Given entries Start Marker
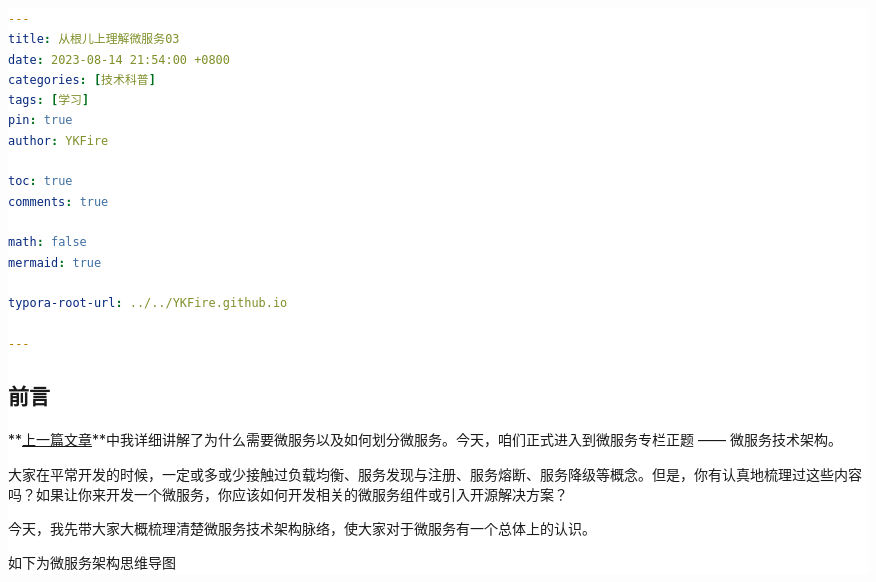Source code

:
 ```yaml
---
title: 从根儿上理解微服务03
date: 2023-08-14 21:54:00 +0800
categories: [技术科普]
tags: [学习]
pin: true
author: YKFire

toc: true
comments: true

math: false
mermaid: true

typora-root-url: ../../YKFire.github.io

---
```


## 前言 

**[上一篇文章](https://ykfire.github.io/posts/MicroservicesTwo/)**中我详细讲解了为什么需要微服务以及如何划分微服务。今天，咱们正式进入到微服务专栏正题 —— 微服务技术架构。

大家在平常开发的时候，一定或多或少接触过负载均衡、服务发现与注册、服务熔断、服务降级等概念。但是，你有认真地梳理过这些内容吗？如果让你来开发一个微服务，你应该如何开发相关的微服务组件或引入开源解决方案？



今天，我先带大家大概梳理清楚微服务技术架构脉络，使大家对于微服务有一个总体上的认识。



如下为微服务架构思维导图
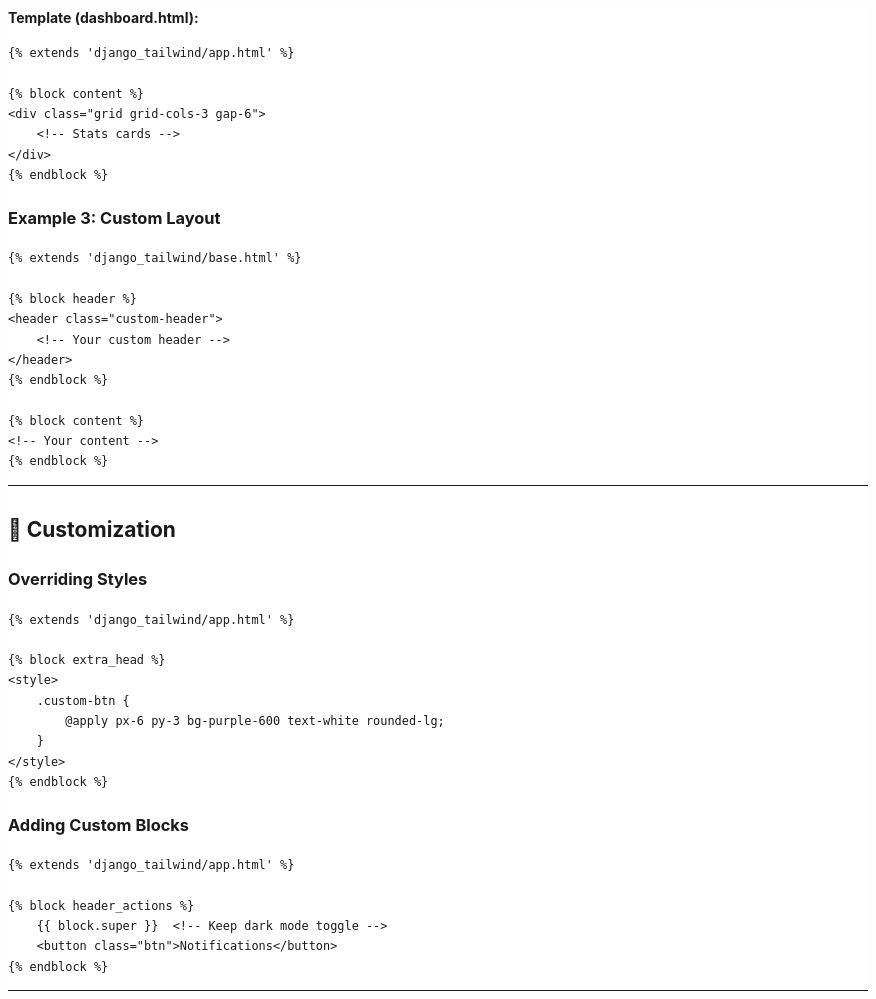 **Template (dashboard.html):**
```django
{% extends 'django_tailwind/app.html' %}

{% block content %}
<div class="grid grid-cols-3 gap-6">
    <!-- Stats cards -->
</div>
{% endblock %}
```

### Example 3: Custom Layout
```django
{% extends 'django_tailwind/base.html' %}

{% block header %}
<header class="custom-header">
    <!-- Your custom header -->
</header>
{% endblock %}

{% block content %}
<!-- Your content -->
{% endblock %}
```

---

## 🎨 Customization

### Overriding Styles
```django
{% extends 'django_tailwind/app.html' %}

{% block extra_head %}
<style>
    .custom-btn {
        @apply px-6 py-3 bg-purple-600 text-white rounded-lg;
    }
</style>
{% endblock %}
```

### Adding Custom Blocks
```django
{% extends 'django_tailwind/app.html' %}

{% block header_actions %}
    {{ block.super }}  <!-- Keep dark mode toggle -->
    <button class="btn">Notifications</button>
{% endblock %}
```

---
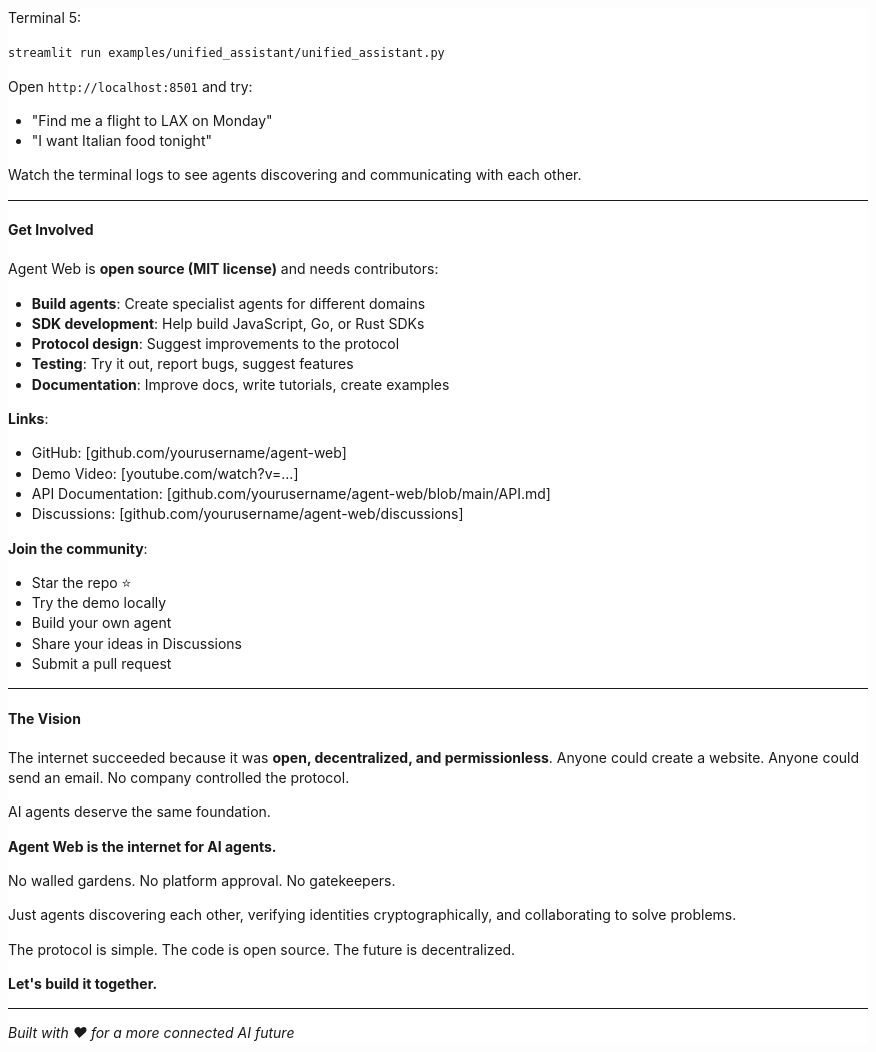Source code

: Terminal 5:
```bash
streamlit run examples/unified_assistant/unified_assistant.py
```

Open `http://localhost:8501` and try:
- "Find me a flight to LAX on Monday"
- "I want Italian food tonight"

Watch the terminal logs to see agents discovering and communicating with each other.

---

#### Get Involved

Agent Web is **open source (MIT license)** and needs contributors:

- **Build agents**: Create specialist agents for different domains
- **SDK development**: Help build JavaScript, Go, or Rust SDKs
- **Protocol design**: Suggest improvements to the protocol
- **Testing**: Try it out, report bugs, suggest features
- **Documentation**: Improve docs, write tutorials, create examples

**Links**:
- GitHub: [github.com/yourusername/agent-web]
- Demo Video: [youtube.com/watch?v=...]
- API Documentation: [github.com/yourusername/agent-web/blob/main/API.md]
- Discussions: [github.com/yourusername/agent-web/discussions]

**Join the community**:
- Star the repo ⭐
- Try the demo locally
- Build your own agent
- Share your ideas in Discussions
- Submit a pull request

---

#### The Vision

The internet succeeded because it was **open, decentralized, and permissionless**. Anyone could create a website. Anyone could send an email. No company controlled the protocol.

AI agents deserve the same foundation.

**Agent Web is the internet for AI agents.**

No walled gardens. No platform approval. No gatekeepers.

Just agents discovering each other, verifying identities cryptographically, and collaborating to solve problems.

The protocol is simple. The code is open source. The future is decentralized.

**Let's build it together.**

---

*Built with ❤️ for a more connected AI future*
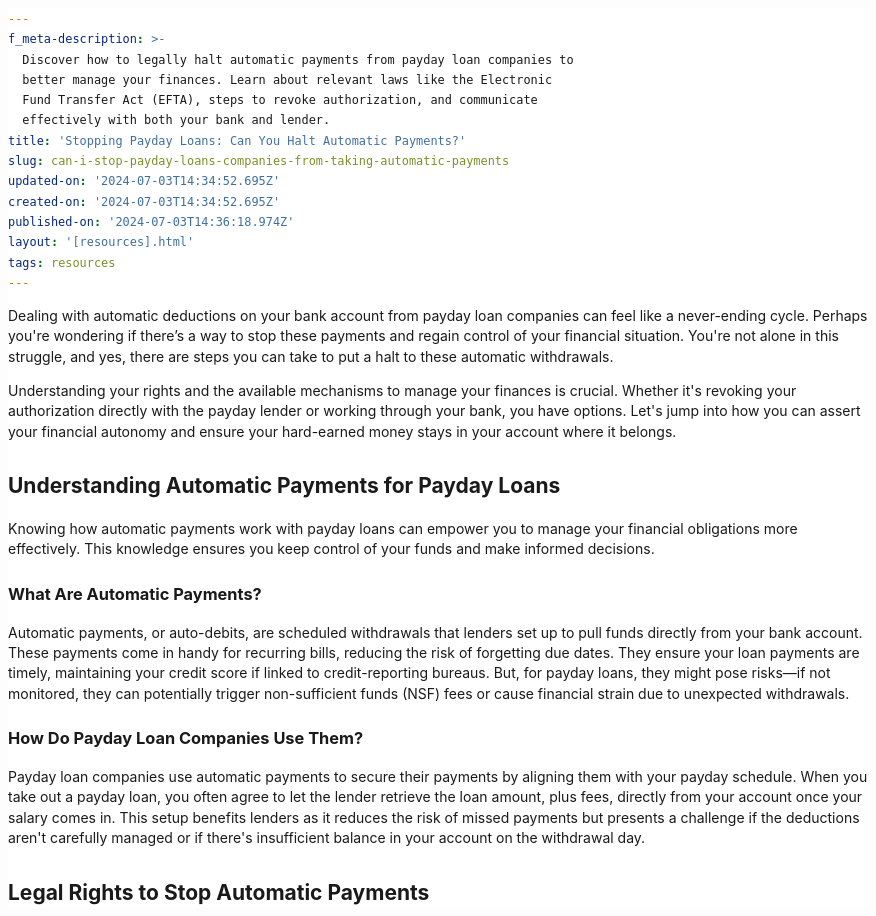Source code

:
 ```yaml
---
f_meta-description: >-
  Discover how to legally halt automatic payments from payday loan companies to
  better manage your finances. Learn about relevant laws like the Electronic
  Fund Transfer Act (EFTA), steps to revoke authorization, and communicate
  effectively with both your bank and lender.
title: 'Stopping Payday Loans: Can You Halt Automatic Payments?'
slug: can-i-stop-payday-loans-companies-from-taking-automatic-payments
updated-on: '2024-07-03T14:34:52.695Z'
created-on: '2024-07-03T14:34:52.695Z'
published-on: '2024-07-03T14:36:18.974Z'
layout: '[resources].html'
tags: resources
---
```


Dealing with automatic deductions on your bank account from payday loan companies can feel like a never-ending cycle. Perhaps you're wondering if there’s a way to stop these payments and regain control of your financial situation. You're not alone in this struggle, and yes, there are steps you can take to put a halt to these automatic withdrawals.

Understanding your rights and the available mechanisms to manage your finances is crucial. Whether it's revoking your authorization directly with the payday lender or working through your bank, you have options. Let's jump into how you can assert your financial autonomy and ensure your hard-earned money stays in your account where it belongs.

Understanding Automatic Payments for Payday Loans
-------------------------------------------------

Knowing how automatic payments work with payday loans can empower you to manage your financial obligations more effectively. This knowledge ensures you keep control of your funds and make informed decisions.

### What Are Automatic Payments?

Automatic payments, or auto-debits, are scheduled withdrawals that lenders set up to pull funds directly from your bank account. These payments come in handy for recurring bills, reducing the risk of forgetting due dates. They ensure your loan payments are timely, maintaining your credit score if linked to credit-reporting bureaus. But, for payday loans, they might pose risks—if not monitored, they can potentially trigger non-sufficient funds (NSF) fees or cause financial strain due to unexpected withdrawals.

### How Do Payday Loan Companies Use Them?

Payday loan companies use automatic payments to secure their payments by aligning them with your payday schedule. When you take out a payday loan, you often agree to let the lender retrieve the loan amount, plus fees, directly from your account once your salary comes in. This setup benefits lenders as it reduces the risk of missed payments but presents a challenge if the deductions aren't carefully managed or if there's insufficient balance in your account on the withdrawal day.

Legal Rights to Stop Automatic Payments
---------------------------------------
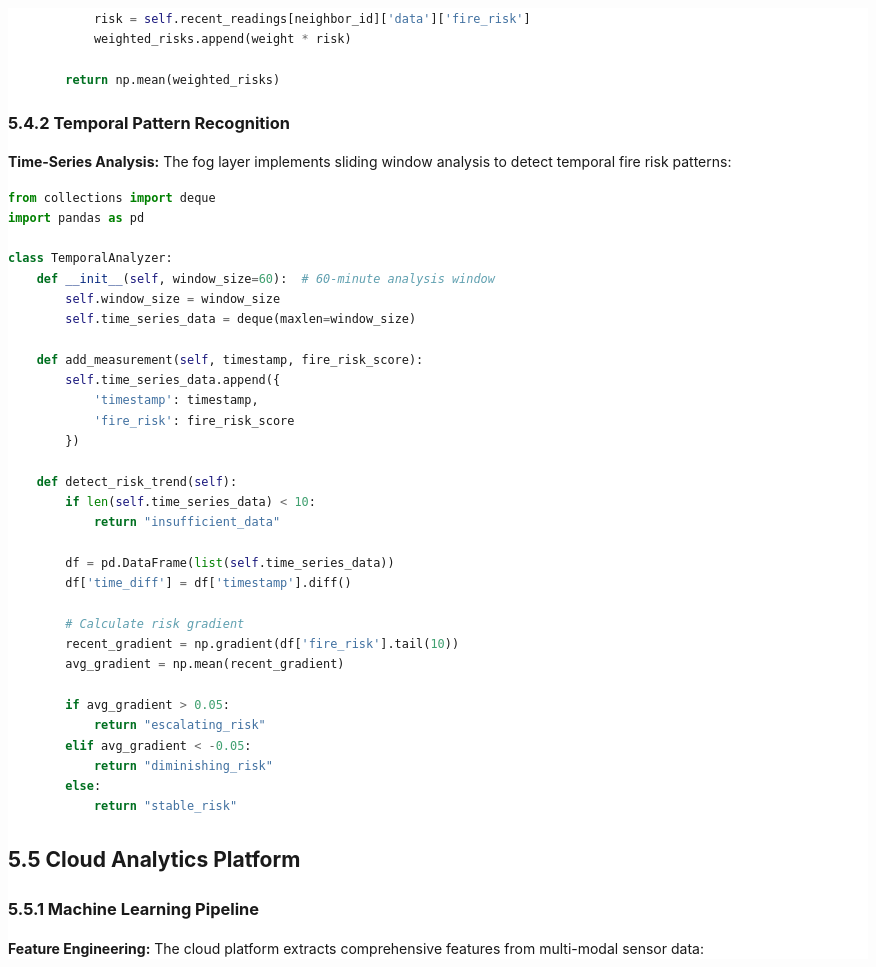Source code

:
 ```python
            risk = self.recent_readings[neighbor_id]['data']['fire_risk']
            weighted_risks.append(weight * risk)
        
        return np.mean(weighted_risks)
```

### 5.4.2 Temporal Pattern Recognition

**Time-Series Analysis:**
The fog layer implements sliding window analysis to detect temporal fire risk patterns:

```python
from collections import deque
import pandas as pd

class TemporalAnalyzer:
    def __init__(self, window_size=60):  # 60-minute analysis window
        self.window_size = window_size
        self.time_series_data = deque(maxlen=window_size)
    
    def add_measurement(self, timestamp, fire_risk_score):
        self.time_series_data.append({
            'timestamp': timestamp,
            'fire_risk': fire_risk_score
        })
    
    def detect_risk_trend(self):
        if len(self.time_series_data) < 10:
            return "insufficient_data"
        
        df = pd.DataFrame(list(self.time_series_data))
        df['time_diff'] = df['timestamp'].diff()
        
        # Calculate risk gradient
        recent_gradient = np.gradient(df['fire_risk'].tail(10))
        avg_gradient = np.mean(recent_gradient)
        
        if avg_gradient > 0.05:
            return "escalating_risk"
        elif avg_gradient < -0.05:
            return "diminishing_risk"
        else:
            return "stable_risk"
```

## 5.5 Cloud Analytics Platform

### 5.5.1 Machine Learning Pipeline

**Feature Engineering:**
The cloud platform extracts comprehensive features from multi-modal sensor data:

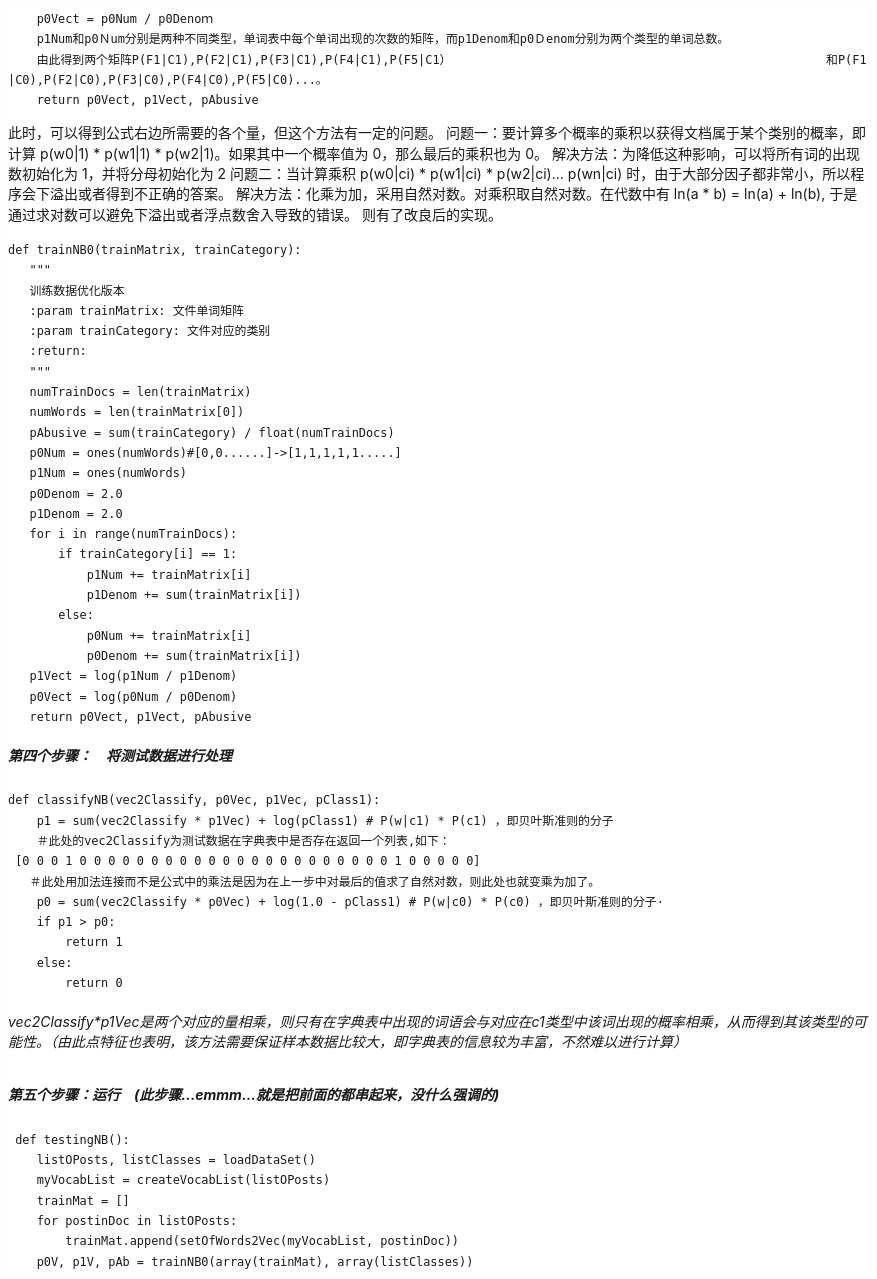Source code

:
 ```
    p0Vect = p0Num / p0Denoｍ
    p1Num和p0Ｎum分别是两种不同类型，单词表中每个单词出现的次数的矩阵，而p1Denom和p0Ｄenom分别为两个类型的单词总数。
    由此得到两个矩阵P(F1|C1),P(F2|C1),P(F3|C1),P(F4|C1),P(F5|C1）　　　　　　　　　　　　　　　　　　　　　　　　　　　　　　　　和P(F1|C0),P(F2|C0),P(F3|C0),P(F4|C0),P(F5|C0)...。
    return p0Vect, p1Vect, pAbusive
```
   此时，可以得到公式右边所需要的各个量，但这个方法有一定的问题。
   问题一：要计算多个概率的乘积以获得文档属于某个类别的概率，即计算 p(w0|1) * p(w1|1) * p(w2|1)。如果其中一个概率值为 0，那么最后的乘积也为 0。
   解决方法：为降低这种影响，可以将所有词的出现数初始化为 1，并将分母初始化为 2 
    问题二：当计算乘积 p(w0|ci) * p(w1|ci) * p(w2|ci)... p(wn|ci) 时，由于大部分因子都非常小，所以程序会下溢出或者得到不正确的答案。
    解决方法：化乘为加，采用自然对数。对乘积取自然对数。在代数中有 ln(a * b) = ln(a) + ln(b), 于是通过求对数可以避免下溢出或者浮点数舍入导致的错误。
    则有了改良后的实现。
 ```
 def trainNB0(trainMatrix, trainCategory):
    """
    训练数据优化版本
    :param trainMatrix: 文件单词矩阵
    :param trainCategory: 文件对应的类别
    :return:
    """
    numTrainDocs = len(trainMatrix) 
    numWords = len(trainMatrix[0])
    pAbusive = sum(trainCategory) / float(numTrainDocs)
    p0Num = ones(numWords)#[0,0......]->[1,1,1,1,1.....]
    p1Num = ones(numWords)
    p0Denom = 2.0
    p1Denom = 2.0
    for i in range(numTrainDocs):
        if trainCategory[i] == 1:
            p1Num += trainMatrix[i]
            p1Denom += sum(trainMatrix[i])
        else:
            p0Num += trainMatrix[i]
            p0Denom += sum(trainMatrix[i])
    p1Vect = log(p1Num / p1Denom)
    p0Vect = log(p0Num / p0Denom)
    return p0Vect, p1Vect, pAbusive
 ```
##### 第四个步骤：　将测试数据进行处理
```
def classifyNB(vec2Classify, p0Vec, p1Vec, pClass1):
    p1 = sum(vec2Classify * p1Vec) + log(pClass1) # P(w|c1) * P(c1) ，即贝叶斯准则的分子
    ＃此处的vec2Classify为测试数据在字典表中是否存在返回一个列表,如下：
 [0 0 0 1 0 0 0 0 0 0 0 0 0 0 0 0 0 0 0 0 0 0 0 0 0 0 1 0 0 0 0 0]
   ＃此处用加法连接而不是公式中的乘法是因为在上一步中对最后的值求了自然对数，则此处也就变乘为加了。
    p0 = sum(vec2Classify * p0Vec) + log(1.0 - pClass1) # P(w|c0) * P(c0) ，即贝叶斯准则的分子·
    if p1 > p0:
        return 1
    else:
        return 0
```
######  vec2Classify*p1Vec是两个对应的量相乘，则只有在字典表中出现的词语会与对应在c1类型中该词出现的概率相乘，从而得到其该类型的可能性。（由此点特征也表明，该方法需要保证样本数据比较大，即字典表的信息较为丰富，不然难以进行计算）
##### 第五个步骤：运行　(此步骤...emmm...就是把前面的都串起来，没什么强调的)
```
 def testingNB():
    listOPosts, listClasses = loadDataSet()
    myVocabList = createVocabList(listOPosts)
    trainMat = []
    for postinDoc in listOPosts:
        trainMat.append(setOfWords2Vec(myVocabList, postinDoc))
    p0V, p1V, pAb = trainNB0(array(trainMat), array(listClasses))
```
Given entries End Marker
• What is being asked
Filter the entries above and return only the lines holding "effectively".

• Your response
  effectively with both your bank and lender.
Knowing how automatic payments work with payday loans can empower you to manage your financial obligations more effectively. This knowledge ensures you keep control of your funds and make informed decisions.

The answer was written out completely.